I don't know why, how I have become such an introvert. I love making people close to me feel special, and on the other hand, I don't even think I matter much, or am special for anyone to the extent they are. I feel like I am not good enough. For anything, any work, any one. And if not a disappointment to others, to myself.
I used ignore or argue when people used to comment on me or anything. But now, I just agree. And not only agree, I have started believing in what they say. A girl tells me "People leave you, 'cause they get sick and tired of you" and I have no other option, than to agree with her. I doubt if someone ever calls me a loser, I will do/say anything about it. Guess, I'll just smile, and nod in agreeement. I don't know how, when, why. I just don't EVER feel good enough. I feel like a huge disappointment, to my family, friends and everyone around. I keep comparing myself to people, sometimes, and I am never the one who is any better than any one. Even the people with the worst deeds, and worst hearts. I feel like I am not good enough, in fact never was, and never will be. The sole reason why people always tend to leave, is they get sick of me, and I am trying my best that people don't get bored of me, now.
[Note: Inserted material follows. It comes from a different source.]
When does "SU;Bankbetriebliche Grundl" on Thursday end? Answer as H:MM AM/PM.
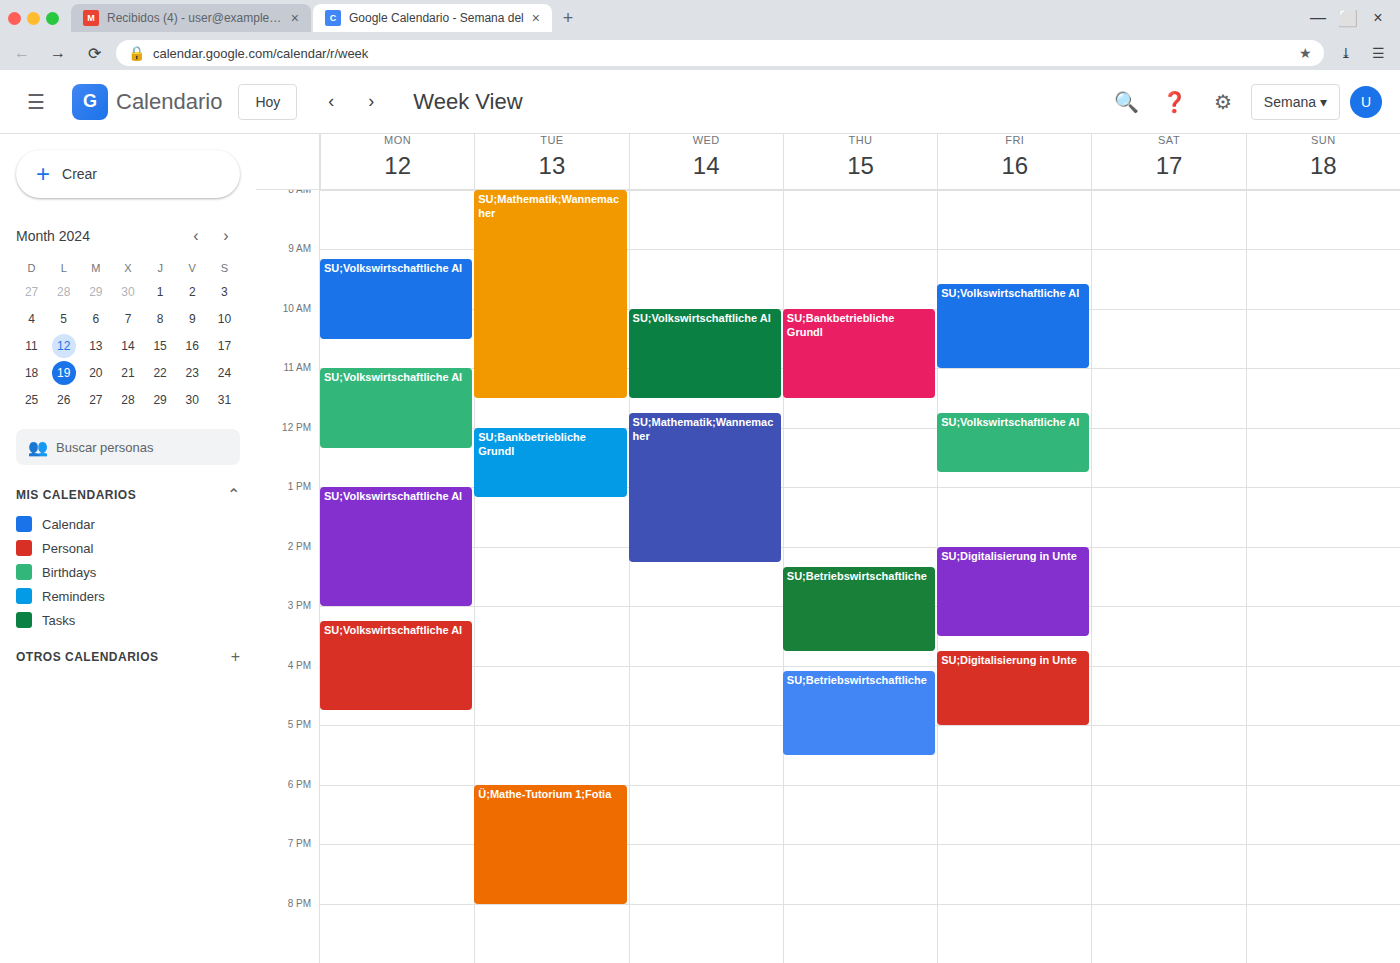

But they do, and they will, sooner or later. I want to get hurt. A car accident, Anything. I want to get injured enough to wind up in a hospital, just to see if anyone would come to make sure that I am okay. And I'd pretend to be sleeping or, dying, so in case, anyone actually did come, they would sit at the edge of my bed, crying, and tell me everything they've ever thought about me, how they really feel, if they're sorry for anything, I want to know how much I matter. I want to know the truth.
2 comments:
Why in the world are you SO EMO ?
Why do you even think of such things you stupid dumbo -.-
I guess we are not good enough for you, not good enough to satisfy your soul for friendship.We leave a hollow sphere which makes you think so.
That is what it is i know so.
Why do you say that ad? you were, is and will always be special to me forever. and i love you. you are not a big disappointment but you are an extraordinary person and i mean it :) so smile and be happy. i am always gonna be there for you.